A. — La situation pré-révolutionnaire
I. — La hacienda traditionnelle
2Il ne saurait être ici question de présenter une histoire agraire du Mexique. Cependant la réforme agraire ne s’explique — avec ses nuances régionales — que si l’on imagine le système contre lequel la révolte s’est levée. Ce système était pour partie le grand domaine — la hacienda — de caractère seigneurial. La hacienda traditionnelle se caractérisait par ses bâtiments souvent fortifiés, sa fonction de domination sur les hommes plus que de production agricole. Dans les régions d’altitude fortement peuplées, peu de produits agricoles avaient une grande valeur commerciale. Les céréales n’étaient pas exportées normalement, puisque leur faible valeur, à l’opposé des produits tropicaux, les rendait intransportables avant la construction des voies ferrées, étant donné l’état des chemins.
3La hacienda traditionnelle est donc faiblement productrice de céréales et de bétail. Mais elle n’exploite directement qu’une partie de son immense territoire (parfois 5 000 à 10 000 ha de labours, souvent 20 000 à 40 000 ha de pâtures médiocres). En effet la gestion directe s’applique à la culture du blé ou de l’orge ainsi qu’à l’élevage du bétail. Une part de la main-d'œuvre nécessaire à l’exploitation directe est formée par les métayers (aparceros). Ceux-ci disposent d’un lopin de labour et du droit d’élever quelques bêtes. Ils cultivent pour leur nourriture une part importante du maïs produit sur le territoire de la hacienda. Ils doivent — par exemple au Chiapas — jusqu’à huit jours de travail mensuel pour la location d’un hectare de labour (donc la moitié du mois pour deux hectares). Les salaires éventuellement payés pour une part du travail sont assez bas et assez stables dans ces zones : 12 à 25 centavos1 (en 1885. Ainsi la possession relativement assurée d’une parcelle à cultiver s’ajoute aux dettes permanentes, que le salaire infime ne permet pas de rembourser, pour attacher le peón au domaine.
4Une partie de cette main-d'œuvre vit sur le domaine (peones acasillados) ; mais une majorité des métayers vit dans les villages ; ils sont attachés à la hacienda par leur situation d'aparceros. Enfin pour les périodes de pointe des travaux agricoles, comme la moisson, on pouvait recruter temporairement des paysans des villages proches dépourvus de liens permanents avec le domaine. Mais dans l’ensemble cette main-d'œuvre flottante devait être peu nombreuse en comparaison des gens dépendant de la hacienda.
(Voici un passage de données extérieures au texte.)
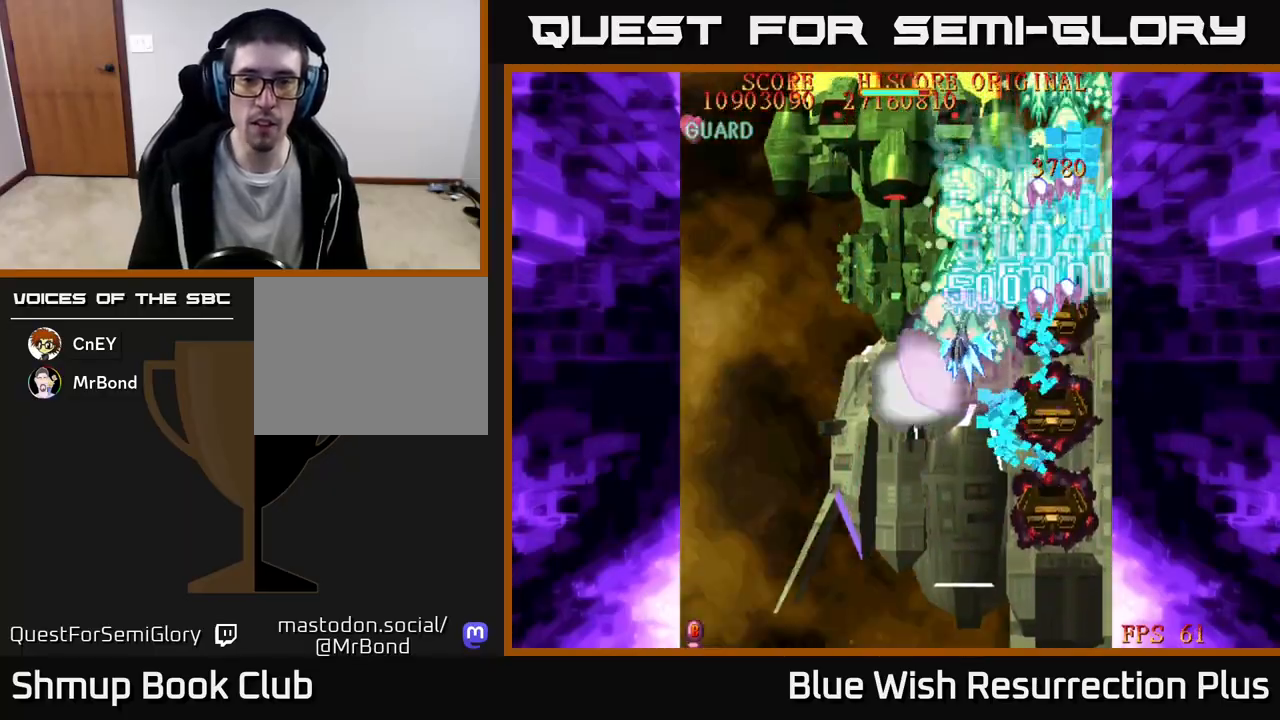
{"buttons": ["X", "DPAD_DOWN"], "events": [[383, "DPAD_LEFT", "up"]]}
II. — La hacienda commerciale porfirienne
5A la fin du xixe siècle et au début du xixe, à l’époque de Porfirio Diaz, le grand domaine a connu une expansion nouvelle. Les lois de desamortización des biens de mainmorte (ecclésiastiques ou des communautés paysannes) ont mis de nouvelles terres sur le marché et les acheteurs furent surtout de grands propriétaires, soit créoles de vieilles familles mexicaines, soit plus souvent nouveaux créoles, immigrés récents plus entreprenants, désireux de faire fortune. Au lieu de considérer les grandes haciendas comme des moyens de prestige et de puissance sociale, ils les organisèrent pour produire dans les meilleures conditions possibles. Les cultures destinées au commerce international et le bétail d’exportation furent leurs principales spéculations ; ils s’emparèrent donc surtout de grands espaces de terres vides, dans les plaines tropicales ou dans le nord du pays. Les gros éleveurs s’installèrent dans les steppes du nord et surtout du nord-ouest ; ils n’avaient besoin que d’une main-d'œuvre peu nombreuse. Les cultures de café se répandirent dans les montagnes de la façade du Golfe du Mexique et surtout au Chiapas. L’agave-sisal (henequén) fut planté dans le nord du Yucatán. Enfin des cultures datant de l’époque coloniale prirent plus d’ampleur avec un marché accru et des techniques rénovées : le sucre du Veracruz et du Morelos, le tabac de Valle Nacional (Oaxaca).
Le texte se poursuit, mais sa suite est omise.